Hi Friends,
I have written a script to capture system performance every hour and redirected to output file. How to overwrite the file every next day?
Thanks
Suresh
Hi Friends,
I have written a script to capture system performance every hour and redirected to output file. How to overwrite the file every next day?
Thanks
Suresh
Hi,
You can schedule cron job to remove file every day like below.
0 0 * * * rm -f namefFile
Thanks
Pravin
There's a few ways:
script >| file
.In CarloM's very good answer - the >| is a POSIX required shell redirection operator - it overrides the noclobber option. You seldom see it in posts on this forum.
Shorthand for truncating a file (make a file zero length):
>| myfile (works regardless of noclobber option)
> myfile (works when noclobber is not set, which is usually the default setting)
You control noclobber this way
set +o noclobber # turn off default for most users on most systems, except for "read-only" users.

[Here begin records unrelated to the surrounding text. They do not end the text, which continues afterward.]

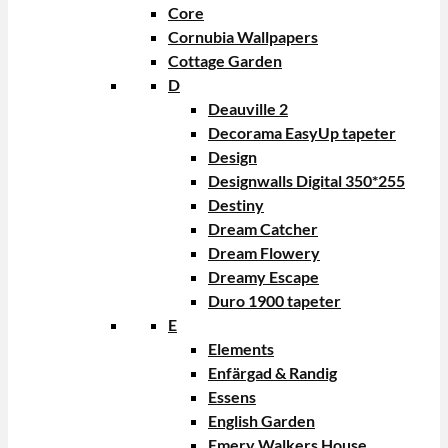
Core
Cornubia Wallpapers
Cottage Garden
D
Deauville 2
Decorama EasyUp tapeter
Design
Designwalls Digital 350*255
Destiny
Dream Catcher
Dream Flowery
Dreamy Escape
Duro 1900 tapeter
E
Elements
Enfärgad & Randig
Essens
English Garden
Emery Walkers House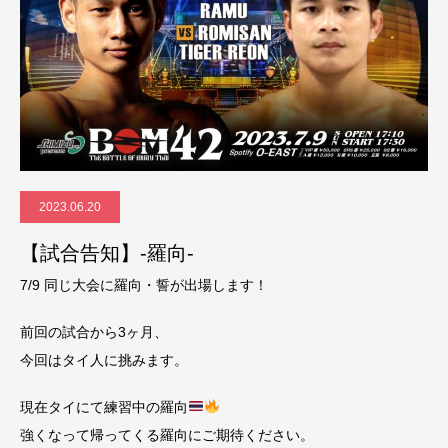
2023.06.20
【試合告知】-羅向-
7/9 同じ大会に羅向・誓が出場します！
前回の試合から3ヶ月、
今回はタイ人に挑みます。
現在タイにて練習中の羅向
強くなって帰ってくる羅向にご期待ください。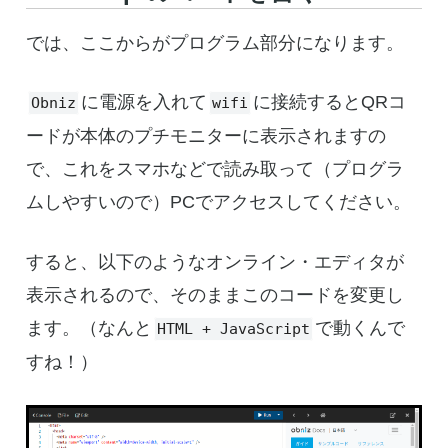
では、ここからがプログラム部分になります。
に電源を入れて
に接続するとQRコ
Obniz
wifi
ードが本体のプチモニターに表示されますの
で、これをスマホなどで読み取って（プログラ
ムしやすいので）PCでアクセスしてください。
すると、以下のようなオンライン・エディタが
表示されるので、そのままこのコードを変更し
ます。（なんと
で動くんで
HTML + JavaScript
すね！）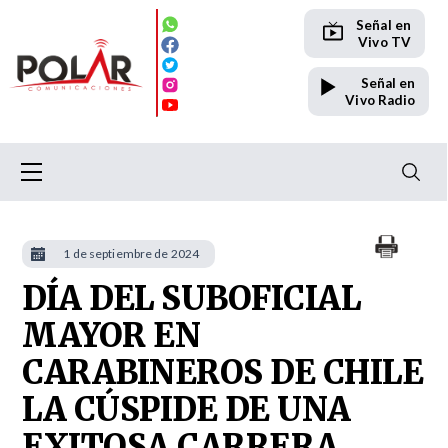
Señal en
Vivo TV
Señal en
Vivo Radio
1 de septiembre de 2024
DÍA DEL SUBOFICIAL
MAYOR EN
CARABINEROS DE CHILE
LA CÚSPIDE DE UNA
EXITOSA CARRERA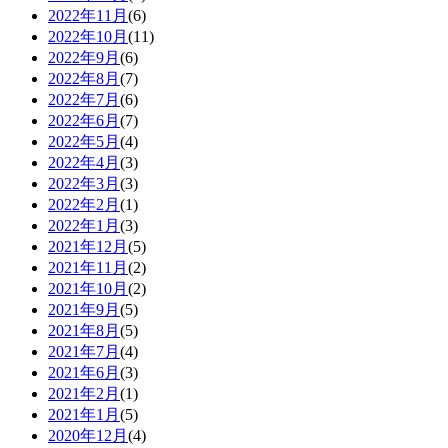
2022年11月
(6)
2022年10月
(11)
2022年9月
(6)
2022年8月
(7)
2022年7月
(6)
2022年6月
(7)
2022年5月
(4)
2022年4月
(3)
2022年3月
(3)
2022年2月
(1)
2022年1月
(3)
2021年12月
(5)
2021年11月
(2)
2021年10月
(2)
2021年9月
(5)
2021年8月
(5)
2021年7月
(4)
2021年6月
(3)
2021年2月
(1)
2021年1月
(5)
2020年12月
(4)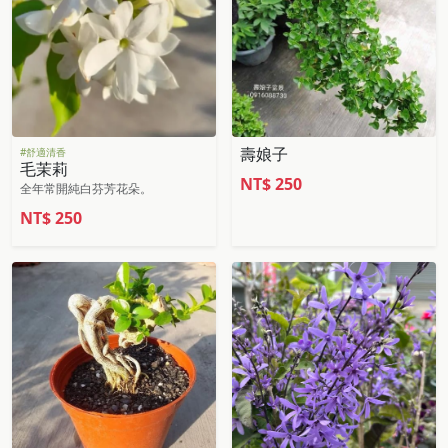
壽娘子
#舒適清香
毛茉莉
NT$
250
全年常開純白芬芳花朵。
NT$
250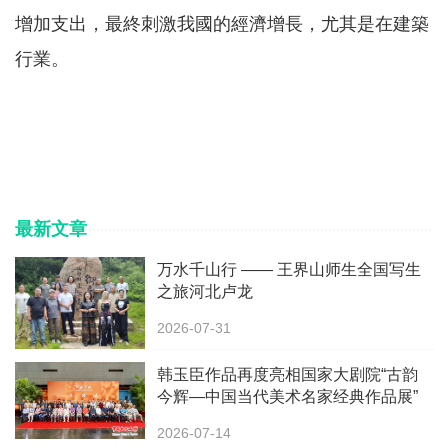
增加支出，最終刺激我國的經濟增長，尤其是在建築
行業。
最新文章
万水千山行 —— 王界山师生全国写生
之旅河北卢龙
2026-07-31
韩玉臣作品再度亮相国家大剧院“古韵
今辉—中国当代美术名家经典作品展”
2026-07-14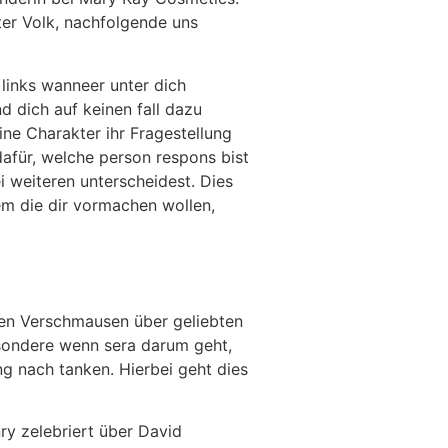
ter Volk, nachfolgende uns
 links wanneer unter dich
d dich auf keinen fall dazu
ine Charakter ihr Fragestellung
 dafür, welche person respons bist
 weiteren unterscheidest. Dies
em die dir vormachen wollen,
nen Verschmausen über geliebten
esondere wenn sera darum geht,
ng nach tanken. Hierbei geht dies
ry zelebriert über David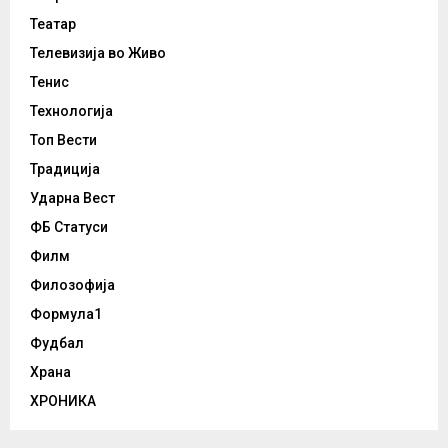
Театар
Телевизија во Живо
Тенис
Технологија
Топ Вести
Традиција
Ударна Вест
ФБ Статуси
Филм
Филозофија
Формула1
Фудбал
Храна
ХРОНИКА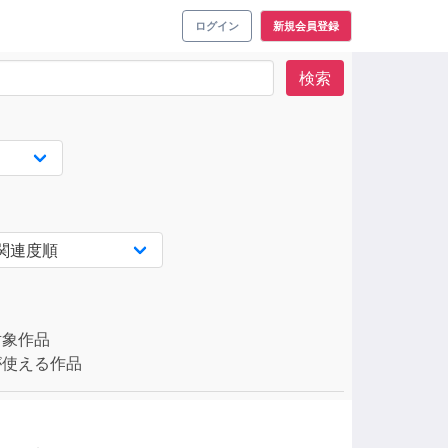
ログイン
新規会員登録
検索
対象作品
使える作品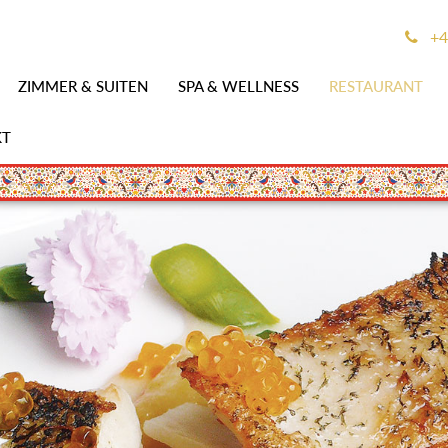
+4
ZIMMER & SUITEN
SPA & WELLNESS
RESTAURANT
KT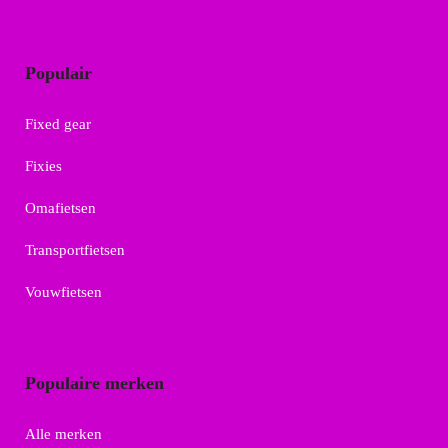
Populair
Fixed gear
Fixies
Omafietsen
Transportfietsen
Vouwfietsen
Populaire merken
Alle merken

set -o noclobber # turn on Note: a priori the -/+ signs appear to be backwards but this is correct
So you could add this to your crontab:
1 0 * * * >| /path/to/file/to/overwrite
This runs at one minute after midnight every day. The file is empty after this code runs, regardless of shell options.
What if the file is held open by an application running? Will that application write to file offset 0, or will the file continue to exist on disk, but lose its directory entry?